> Work task
Will you transcribe the lines character for character, starting at the first one and ending at the line that contains "রোববার (৩০ জানুয়ারি", with both of those lines included?

> Task material
━━━━━━

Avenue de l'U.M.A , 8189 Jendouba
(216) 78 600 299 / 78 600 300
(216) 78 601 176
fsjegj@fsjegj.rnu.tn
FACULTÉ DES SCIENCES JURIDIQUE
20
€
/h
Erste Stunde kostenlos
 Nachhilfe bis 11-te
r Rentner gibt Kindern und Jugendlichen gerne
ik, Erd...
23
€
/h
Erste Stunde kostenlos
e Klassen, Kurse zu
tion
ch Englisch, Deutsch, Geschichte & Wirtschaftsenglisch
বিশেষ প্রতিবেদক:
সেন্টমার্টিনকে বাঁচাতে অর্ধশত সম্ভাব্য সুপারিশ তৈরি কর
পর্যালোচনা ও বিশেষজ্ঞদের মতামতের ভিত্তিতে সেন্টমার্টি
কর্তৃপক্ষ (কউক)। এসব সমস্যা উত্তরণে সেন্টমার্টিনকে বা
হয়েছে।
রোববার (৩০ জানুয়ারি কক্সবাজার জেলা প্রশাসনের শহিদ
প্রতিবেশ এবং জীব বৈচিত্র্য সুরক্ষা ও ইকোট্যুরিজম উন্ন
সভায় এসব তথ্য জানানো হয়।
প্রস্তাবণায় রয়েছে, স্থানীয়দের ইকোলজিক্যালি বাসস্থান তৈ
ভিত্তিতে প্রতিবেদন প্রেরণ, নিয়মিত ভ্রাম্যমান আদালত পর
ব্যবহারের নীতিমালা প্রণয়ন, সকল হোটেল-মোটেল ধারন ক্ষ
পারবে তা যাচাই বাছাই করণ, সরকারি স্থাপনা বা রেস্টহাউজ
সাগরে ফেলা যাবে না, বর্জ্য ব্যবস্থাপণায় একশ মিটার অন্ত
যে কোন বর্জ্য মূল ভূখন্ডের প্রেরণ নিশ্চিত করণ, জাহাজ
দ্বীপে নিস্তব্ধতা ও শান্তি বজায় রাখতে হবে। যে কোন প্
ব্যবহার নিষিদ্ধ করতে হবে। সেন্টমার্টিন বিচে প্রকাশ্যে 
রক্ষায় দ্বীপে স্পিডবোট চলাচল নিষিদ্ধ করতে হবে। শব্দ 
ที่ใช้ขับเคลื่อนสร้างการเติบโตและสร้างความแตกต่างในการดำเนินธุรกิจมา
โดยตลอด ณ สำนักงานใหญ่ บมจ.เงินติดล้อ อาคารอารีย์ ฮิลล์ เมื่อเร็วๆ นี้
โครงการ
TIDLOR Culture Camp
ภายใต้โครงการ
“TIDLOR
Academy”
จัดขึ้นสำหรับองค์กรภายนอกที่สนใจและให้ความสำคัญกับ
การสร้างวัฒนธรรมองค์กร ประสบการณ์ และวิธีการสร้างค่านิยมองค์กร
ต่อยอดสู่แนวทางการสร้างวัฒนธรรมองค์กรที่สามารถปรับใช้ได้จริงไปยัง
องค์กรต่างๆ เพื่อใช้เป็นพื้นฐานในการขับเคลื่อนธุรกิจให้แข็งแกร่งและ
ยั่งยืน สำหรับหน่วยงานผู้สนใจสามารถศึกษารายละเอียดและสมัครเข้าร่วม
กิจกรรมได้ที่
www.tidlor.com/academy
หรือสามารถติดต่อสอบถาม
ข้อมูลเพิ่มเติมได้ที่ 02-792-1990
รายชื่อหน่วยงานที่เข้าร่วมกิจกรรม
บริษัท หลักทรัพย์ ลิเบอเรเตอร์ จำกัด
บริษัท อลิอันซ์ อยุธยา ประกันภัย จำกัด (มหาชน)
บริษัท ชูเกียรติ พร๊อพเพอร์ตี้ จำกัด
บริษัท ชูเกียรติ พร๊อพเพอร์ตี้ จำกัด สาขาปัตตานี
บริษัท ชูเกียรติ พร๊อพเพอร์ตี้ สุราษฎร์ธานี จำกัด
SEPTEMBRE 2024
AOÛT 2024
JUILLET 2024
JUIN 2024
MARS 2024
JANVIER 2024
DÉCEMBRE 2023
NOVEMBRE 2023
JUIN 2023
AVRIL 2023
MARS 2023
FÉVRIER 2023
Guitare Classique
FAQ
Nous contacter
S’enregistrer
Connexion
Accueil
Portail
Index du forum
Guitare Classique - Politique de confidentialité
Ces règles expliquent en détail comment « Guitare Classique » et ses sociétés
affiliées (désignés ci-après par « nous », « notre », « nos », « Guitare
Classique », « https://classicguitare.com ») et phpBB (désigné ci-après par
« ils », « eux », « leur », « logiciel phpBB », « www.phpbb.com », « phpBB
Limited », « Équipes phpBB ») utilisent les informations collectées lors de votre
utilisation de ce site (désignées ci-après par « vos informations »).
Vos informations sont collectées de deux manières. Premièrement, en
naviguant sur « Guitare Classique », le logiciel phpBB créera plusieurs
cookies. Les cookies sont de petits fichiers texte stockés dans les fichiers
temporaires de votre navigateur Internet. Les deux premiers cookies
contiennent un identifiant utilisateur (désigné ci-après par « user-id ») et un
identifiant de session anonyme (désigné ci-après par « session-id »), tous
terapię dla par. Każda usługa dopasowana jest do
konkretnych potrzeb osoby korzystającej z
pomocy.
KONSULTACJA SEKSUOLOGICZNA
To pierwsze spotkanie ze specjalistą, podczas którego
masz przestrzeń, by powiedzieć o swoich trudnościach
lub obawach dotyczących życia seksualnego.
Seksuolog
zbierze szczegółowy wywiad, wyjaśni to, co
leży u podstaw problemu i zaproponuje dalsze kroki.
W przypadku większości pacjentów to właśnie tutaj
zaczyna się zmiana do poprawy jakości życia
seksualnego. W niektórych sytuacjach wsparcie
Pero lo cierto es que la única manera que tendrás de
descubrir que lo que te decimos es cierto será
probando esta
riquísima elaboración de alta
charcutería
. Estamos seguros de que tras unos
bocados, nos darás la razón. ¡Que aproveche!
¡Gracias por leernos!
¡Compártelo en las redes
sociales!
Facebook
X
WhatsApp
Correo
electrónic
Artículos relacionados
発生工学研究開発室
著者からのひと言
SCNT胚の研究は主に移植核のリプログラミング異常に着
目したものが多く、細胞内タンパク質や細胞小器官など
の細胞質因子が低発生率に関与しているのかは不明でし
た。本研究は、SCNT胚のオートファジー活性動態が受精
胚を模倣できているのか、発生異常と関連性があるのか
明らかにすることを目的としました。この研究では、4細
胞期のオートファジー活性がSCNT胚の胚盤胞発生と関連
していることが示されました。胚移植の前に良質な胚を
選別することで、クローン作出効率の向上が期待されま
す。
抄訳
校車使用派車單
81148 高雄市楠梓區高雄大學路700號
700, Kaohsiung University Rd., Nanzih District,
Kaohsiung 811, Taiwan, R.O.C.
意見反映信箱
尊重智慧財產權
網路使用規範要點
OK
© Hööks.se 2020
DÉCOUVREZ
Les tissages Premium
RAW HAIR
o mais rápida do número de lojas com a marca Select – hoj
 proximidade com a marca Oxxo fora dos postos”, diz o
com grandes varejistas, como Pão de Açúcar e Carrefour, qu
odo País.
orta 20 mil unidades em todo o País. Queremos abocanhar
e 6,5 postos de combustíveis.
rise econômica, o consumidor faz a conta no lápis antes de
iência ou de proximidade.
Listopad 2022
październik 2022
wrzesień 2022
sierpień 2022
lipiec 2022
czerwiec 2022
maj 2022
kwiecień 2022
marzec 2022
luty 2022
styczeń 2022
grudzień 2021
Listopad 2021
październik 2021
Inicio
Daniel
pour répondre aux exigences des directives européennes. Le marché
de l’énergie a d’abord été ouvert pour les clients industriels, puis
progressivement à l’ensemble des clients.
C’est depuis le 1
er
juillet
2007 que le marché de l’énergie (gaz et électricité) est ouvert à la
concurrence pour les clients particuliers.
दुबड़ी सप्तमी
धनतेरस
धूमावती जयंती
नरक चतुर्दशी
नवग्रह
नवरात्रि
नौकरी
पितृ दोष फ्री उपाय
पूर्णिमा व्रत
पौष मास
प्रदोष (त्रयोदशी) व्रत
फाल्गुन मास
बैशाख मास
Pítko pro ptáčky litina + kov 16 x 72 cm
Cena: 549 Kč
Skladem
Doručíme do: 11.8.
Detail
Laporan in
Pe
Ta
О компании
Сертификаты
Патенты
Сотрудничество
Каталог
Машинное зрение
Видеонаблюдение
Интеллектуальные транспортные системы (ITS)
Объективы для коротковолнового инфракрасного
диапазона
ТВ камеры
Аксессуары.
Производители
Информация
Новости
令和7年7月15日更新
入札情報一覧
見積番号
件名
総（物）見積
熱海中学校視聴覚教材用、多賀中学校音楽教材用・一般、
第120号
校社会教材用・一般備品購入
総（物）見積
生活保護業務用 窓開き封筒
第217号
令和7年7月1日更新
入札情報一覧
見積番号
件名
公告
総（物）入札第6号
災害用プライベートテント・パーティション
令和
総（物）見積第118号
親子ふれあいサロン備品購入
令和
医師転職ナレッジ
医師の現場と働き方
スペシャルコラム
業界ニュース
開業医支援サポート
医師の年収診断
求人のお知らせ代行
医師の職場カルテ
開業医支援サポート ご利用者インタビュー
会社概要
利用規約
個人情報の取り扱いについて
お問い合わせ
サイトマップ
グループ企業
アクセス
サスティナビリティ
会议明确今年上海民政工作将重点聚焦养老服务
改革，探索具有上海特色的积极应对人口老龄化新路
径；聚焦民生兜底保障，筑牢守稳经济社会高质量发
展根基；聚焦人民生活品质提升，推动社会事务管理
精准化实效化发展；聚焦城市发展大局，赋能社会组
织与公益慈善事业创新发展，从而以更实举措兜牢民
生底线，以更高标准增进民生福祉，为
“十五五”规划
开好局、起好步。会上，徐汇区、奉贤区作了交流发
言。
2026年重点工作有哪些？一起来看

━━━━━━

> Response to the exercise
Avenue de l'U.M.A , 8189 Jendouba
(216) 78 600 299 / 78 600 300
(216) 78 601 176
fsjegj@fsjegj.rnu.tn
FACULTÉ DES SCIENCES JURIDIQUE
20
€
/h
Erste Stunde kostenlos
 Nachhilfe bis 11-te
r Rentner gibt Kindern und Jugendlichen gerne
ik, Erd...
23
€
/h
Erste Stunde kostenlos
e Klassen, Kurse zu
tion
ch Englisch, Deutsch, Geschichte & Wirtschaftsenglisch
বিশেষ প্রতিবেদক:
সেন্টমার্টিনকে বাঁচাতে অর্ধশত সম্ভাব্য সুপারিশ তৈরি কর
পর্যালোচনা ও বিশেষজ্ঞদের মতামতের ভিত্তিতে সেন্টমার্টি
কর্তৃপক্ষ (কউক)। এসব সমস্যা উত্তরণে সেন্টমার্টিনকে বা
হয়েছে।
রোববার (৩০ জানুয়ারি কক্সবাজার জেলা প্রশাসনের শহিদ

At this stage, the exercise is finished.